SOURCE TEXT Block Start

Comparative Analysis of Search Engine Results Using Google Trends Data

Table of Links

Abstract and Introduction

Literature Review

Objectives and Research Questions

Methods

Results

Discussion

Conclusion, Research Data, Acknowledgments, and References

METHODS

As illustrated in Figure 1, this study was conducted in five steps. In the first step, the query sets were generated from previously collected Google Trends data. The daily trends for both Germany and the US were collected daily at 3 am CET from November 10th, 2021, until March 31st, 2022. Since the daily number of trending queries can vary, the query sets for Germany and the US are not the same size. Two thousand nine hundred sixteen trending queries for Germany and 2,819 for the US were initially collected. However, since some topics of interest are longer lived than a single day, the same topics can be trending on multiple days. Therefore, after removing duplicates, our query sets consist of 1,821 queries for Germany and 2,126 queries for the US. The queries have a wide range, including topics like celebrities (e.g., "Sandra Bullock"), sports (e.g., "NFL," "Liverpool vs. Southampton"), seasonal events (e.g., "Macy's Thanksgiving Day Parade," "Restaurants open on Thanksgiving"), headline news (e.g., "TikTok classaction lawsuit settlement"), and more.

In step 2, for each query, the top 10 results from all four search engines were collected. We made sure to request results for the appropriate language and location by using URL parameters. Furthermore, we decided to limit the comparison to the top 10 results because users usually only consider these. Again, for our study, only the implications for the user perception are relevant. The Web scraping component of the Relevance Assessment Tool (RAT; Sünkler et al., 2022) was used to collect the data. The scraping took place between April 6th and 9th, 2022, with 230,315 results (Germany: 109,604; US: 120,711) gathered. It is important to note that only organic search results were considered. A fair comparison can be ensured when ranked result lists instead of vertical inserts of universal search results (e.g., Google News and Bing News) are considered. We also ignored ads since they are not part of the search engine's web index.

During step 3, the python library urllib was used to get the domain of each search result. To ensure a fair comparison between all search engines, in step 4, we removed results for any query that had less than ten results in any of the search engines. Additionally, the data was checked and stripped of any errors that might have occurred during the collection, like duplicate results. This resulted in a further reduced dataset consisting of 1,672 queries and 66,880 results for Germany and 1,865 queries and 74,600 results for the US. Lastly, the extraction of top-level domains was further refined in this step. We used basic string matching to unify URLs that pointed to the same domains. For example, the following three URLs would have been counted as separate domains without the string matching: https://www.facebook.com, "http://www.facebook.com", and "http://www.facebook.com/".

Finally, in step five, we used different methods of comparing the data collected. An initial comparison is made by using simple descriptive statistics. To measure source concentration, we adapt the Gini coefficient, a measure of statistical dispersion used to measure income or wealth inequality (Gini, 1936). The Gini coefficient is a single number ranging from 0 to 1, where 0 represents perfect equality, and 1 is the maximum inequality. As Ortega et al. (2008) demonstrated, adapting this measure to the distribution of values in different domains is appropriate. In the case of search result sets, this allows us to compare the various search engines easily. The lower the Gini coefficient, the more equally the results are distributed over all domains contributing to a particular result set.

Following that, we calculate the Jaccard similarity index (González et al., 2008). Puschmann (2019) demonstrates the usage of the Jaccard index to measure the similarity between two result sets. The Jaccard index is a single number ranging from 0 to 1, where 0 means that the two sets are entirely dissimilar, while 1 means that they are identical. We calculate the Jaccard index for every two-way combination of our four search engines (e.g., Google and Bing, Bing and Metager, etc.) for all stages between the top 1 and top 10 results (e.g., Google and Bing position 1 to 5).

SOURCE TEXT Block End
DATASET EXTRACT Block Start

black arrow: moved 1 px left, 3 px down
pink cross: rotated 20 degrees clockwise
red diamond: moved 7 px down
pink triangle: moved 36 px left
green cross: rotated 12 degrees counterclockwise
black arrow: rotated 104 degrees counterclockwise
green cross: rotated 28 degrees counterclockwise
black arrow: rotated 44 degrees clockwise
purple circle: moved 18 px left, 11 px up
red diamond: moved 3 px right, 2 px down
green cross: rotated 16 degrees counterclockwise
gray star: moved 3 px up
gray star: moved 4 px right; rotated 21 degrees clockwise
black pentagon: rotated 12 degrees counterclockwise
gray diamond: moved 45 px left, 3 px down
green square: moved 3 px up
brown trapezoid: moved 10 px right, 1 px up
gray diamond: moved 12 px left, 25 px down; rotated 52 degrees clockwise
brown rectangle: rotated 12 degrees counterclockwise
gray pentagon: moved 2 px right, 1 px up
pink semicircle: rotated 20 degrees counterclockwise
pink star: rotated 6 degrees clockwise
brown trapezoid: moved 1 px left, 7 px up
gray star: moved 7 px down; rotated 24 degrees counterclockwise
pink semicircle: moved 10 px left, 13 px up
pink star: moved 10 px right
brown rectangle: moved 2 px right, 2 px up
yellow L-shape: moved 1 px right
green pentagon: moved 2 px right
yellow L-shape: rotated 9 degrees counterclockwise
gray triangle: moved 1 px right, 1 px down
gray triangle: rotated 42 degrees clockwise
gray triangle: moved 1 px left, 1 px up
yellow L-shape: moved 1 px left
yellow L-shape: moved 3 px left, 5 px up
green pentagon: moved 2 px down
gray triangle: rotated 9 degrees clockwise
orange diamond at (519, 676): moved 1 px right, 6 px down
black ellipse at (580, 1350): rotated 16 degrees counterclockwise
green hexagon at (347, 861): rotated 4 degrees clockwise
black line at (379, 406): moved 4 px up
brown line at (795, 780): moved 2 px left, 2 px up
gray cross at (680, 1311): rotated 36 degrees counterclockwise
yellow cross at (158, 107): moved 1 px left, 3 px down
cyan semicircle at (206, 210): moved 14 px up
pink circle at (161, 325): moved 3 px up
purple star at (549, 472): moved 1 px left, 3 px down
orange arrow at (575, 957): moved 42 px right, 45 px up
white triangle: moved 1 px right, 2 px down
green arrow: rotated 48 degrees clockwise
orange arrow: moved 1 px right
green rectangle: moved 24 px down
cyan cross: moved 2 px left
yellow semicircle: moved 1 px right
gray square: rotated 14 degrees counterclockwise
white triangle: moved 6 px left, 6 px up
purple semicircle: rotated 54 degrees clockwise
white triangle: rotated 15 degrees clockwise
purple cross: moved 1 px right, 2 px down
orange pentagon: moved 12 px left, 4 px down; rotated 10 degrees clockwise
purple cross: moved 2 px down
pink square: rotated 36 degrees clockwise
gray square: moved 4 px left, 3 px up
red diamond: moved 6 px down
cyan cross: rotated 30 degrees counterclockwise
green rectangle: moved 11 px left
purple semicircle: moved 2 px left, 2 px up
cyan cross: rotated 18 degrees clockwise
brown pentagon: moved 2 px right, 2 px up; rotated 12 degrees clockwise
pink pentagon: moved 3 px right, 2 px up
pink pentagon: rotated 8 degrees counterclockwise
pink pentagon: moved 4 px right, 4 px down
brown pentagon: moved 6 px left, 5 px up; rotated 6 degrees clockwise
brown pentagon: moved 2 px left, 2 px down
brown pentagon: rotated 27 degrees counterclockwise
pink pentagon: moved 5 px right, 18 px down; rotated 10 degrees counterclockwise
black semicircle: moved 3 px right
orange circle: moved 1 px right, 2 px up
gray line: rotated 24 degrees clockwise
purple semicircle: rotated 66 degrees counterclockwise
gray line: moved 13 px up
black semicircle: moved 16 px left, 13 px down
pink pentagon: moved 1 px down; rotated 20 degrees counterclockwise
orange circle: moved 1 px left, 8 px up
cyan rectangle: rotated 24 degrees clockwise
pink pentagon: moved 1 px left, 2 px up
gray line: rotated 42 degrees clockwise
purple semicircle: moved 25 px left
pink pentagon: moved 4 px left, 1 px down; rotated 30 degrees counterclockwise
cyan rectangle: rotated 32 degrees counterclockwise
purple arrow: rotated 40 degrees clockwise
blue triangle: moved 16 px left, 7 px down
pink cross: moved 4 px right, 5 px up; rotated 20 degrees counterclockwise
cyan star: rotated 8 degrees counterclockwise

DATASET EXTRACT Block End

In the search engine methods text, which Python library was used to get the domain of each search result?

The urllib library.